初めての環境だからなのか、だいぶ疲れが溜まっているのがわかった。
ふと隣に座る野上さんをちらみすると、教科書を閉じて、カバンからスマホを取り出していた。
野上さんはスマホの画面をじっと見つめながら、眉間にしわを寄せていた。
なにか指で素早く打っているのはわかるけど肝心な内容が見えなかった。
俺はつい気になって、椅子を少しだけ寄せてスマホの画面を覗き込んでしまった。
スマホの画面には生存確認という謎の単語が書かれていた、とりあえずばれないように椅子を元に戻した。
野上さんは生存確認と打ち終えた後、バックから弁当箱を取り出して手を合わせ、小声で「頂きます」と言う。

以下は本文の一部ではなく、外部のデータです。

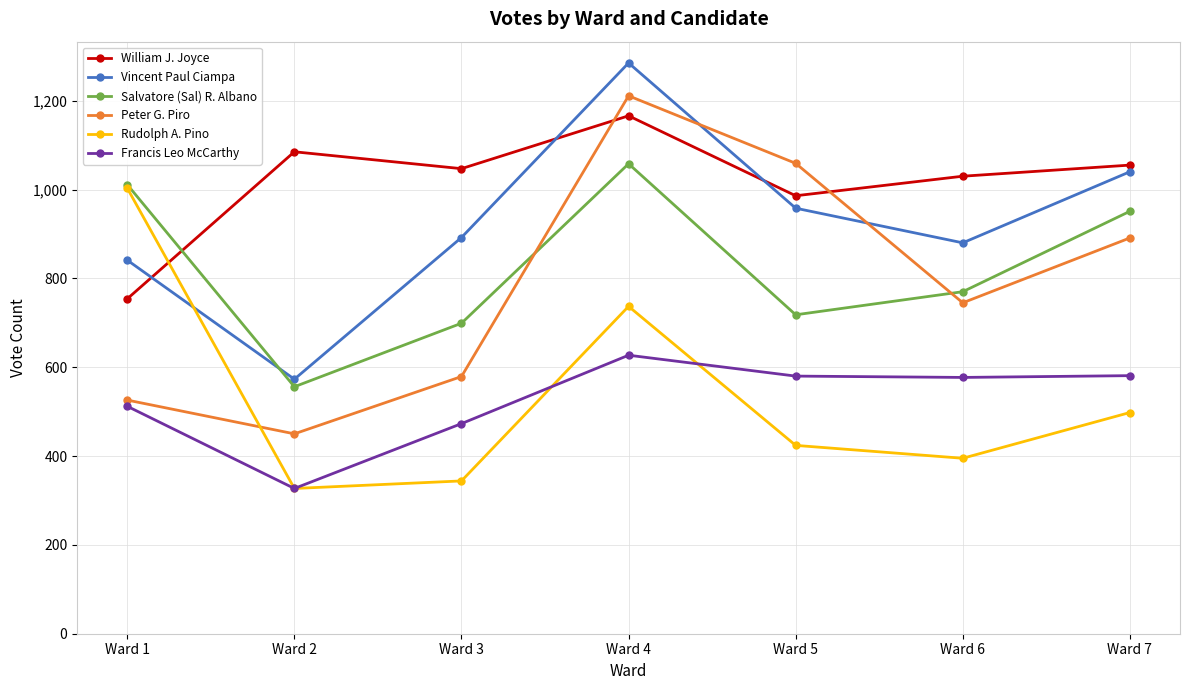

True or false: Salvatore (Sal) R. Albano has more than 0 interior local peaks.

True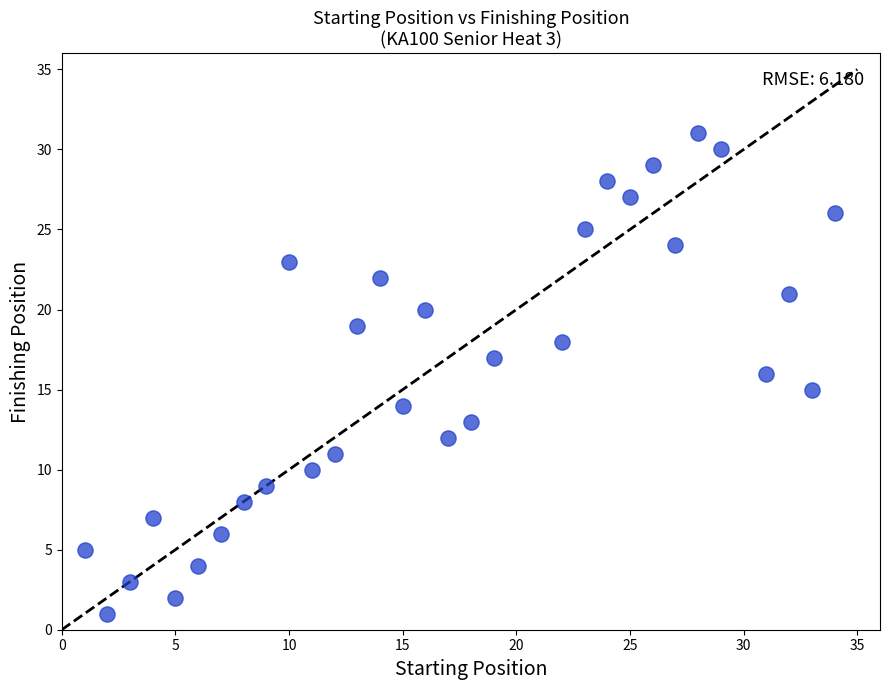

What is the range of Y values (max minus min)?

30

コメを食べようと箸で掴んだ瞬間、野上さんは固まった。
視線はスマホに向いていた。返信が来たのかな?
横からでもわかるくらい、彼女の眉間のしわがさっきよりも深まっていた。
そんなに難しい顔をされたら、放っておけるはずがない。
俺は勇気を振り絞り、声を上げた。
「どうしたんだ? 難しい顔して」
「へっ!?」
野上さんの口から、素っ頓狂な声が飛び出した。野上さんもこういう風な声を出せるんだと思った。
「野上さんもそんな声だすんだ」
からかうつもりはなかったけど、あまりのギャップについ心の声が漏れてしまった。
「に、人間誰しも失敗はあるの」
「何の話だよ! まあそんなことは一旦置いておいて、なんかあったのか?」
俺がそう尋ねると、野上さんは「な、なに? あなたはその本でも読んでなさいよ、関係ないでしょ」と焦ったような声で言う。
「俺もしかして野上さんに嫌われてる!?」
「今頃気づいたの?」
ふと、野上さんの手元でスマホが震える。
俺はすっと画面を見ると、愛子という名前の相手から、連絡が来ていた。
「お姉ちゃん、既読無視とは……もしかして図星だったか……」
「ちょ、読まないで!」
野上さんは慌ててスマホを俺に見えないように遠ざけた。
「まあまてってば、ここはこう返信してみるのはどうだ、私はボットではありません。愛子の安否という最重要課題に取り組んでいるだけですって、ロボット風に言うんだ、笑い取れるかもだぞ」
野上さんは少しの間考えてから、口を開ける。
「思いつかないからもうそれでいいわ」
俺のアドバイスは採用された。俺が言ったとおりの文字を打ち込み返信した。
すると、秒で既読が付いた。
「お、すぐ既読になったな」
「お姉ちゃん面白過ぎ笑、コーヒー噴き出したじゃん笑」
お姉ちゃんと呼んでいるということは、今連絡しているのは妹さんということか?
すると野上さんの表情が、すっと緩んだのがわかった。
「秋人くん……ありがと」
「え? おう」
不意に名前を呼ばれ感謝までされて、俺の心臓がドクンと跳ねた。
俺は照れくさくなって鼻の頭を指で掻く。